Nearly $14 million needed to aid flood victims in Dominican Republic – UN
The United Nations and the Government of the Dominican Republic today appealed for almost $14 million to aid those affected by Tropical Storm Noel and the ensuing floods which affected 80 per cent of the Central American nation’s territory.
A state of emergency was declared on 31 October, two days after Noel hit the Dominican Republic, causing major flooding, landslides and the destruction of infrastructure.
The UN Office for the Coordination of Humanitarian Affairs (OCHA) reports that 85 people are confirmed dead and at least 48 are still missing. As many as 28 out of the 32 provinces, including the capital region, have been affected.
Of the more than 66,600 people who were displaced, over 23,000 are in official temporary shelters, while the remainder are staying with relatives or friends. Almost 16,700 homes have been partially destroyed and 46 bridges and highways have been affected.
“I hope donors will respond with generous humanitarian aid to help the survivors of this devastating storm, which has affected such a broad swathe of the country and its population,” said UN Emergency Relief Coordinator John Holmes.
“As the longer-term economic impact is also bound to be grave, their assistance will prove crucial in the recovery effort that follows,” he added.

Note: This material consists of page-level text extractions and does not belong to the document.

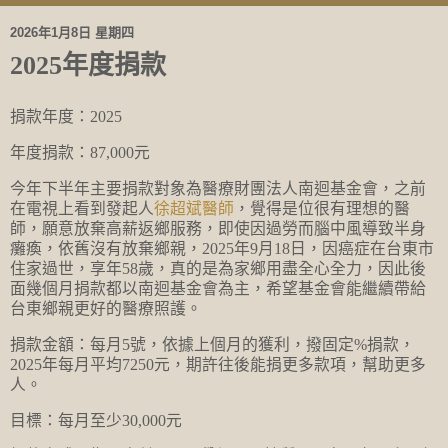
2026年1月8日 星期四
2025年度捐款
捐款年度：2025
年度捐款：87,000元
今年下半年主要捐款對象為醫療財團法人南迴基金會，之前
在電視上看到發起人
徐超斌醫師
，覺得是位很有理想的醫
師，願意放棄高薪返鄉服務，即使因過勞而腦中風導致半身
癱瘓，依舊沒有放棄鄉親，2025年9月18日，因癌症在台東市
住家過世，享年58歲，真的是為家鄉用盡全心全力，因此後
面幾個月捐款都以南迴基金會為主，希望基金會能繼續帶給
台東鄉親更好的醫療照護。
捐款金額：每月5號，依據上個月的獲利，撥固定%捐款，
2025年每月平均7250元，期許往後能捐更多款項，幫助更多
人。
目標：每月至少30,000元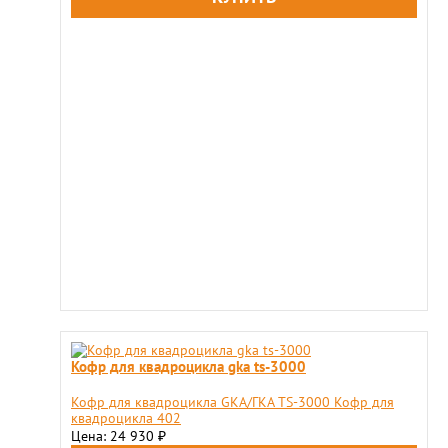
Кофр для квадроцикла gka ts-3000
Кофр для квадроцикла GKA/ГКА TS-3000 Кофр для
квадроцикла 402
Цена: 24 930
₽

Priority needs include water and basic sanitation, especially hygiene, as well as food aid and assistance in restoring livelihoods. In addition, assistance in other areas, including housing and shelter, health, agriculture, protection, and education, is also needed.
A portion of the requested amount will be met by a grant from the UN’s own Central Emergency Response Fund (CERF), which was set up to close the resource gap that can hamper emergency relief efforts in their early stages.
Meanwhile, OCHA is sending a Disaster Assessment and Coordination team to the Mexican state of Tabasco, roughly 80 per cent of which was under water in recent days.
Authorities there said that 350,000 people are trapped in their homes and estimate that flooding has affected half the state’s 2.1 million residents and inundated about 700,000 homes. Electricity is out for 90 per cent of the residents of the capital, Villahermosa.
In addition, crops have been destroyed, livestock have been killed and most of the state’s businesses have been affected. Rains have also caused landslides that damaged the road network.
The flooding in Mexico is the worst in more than 50 years, according to the UN Children’s Fund (UNICEF), which estimates that some one third of those affected are children.
The agency has appealed for $3.26 million to respond to the immediate needs of children, adolescents and women affected by flooding in Mexico, as well as in Central America and the Caribbean.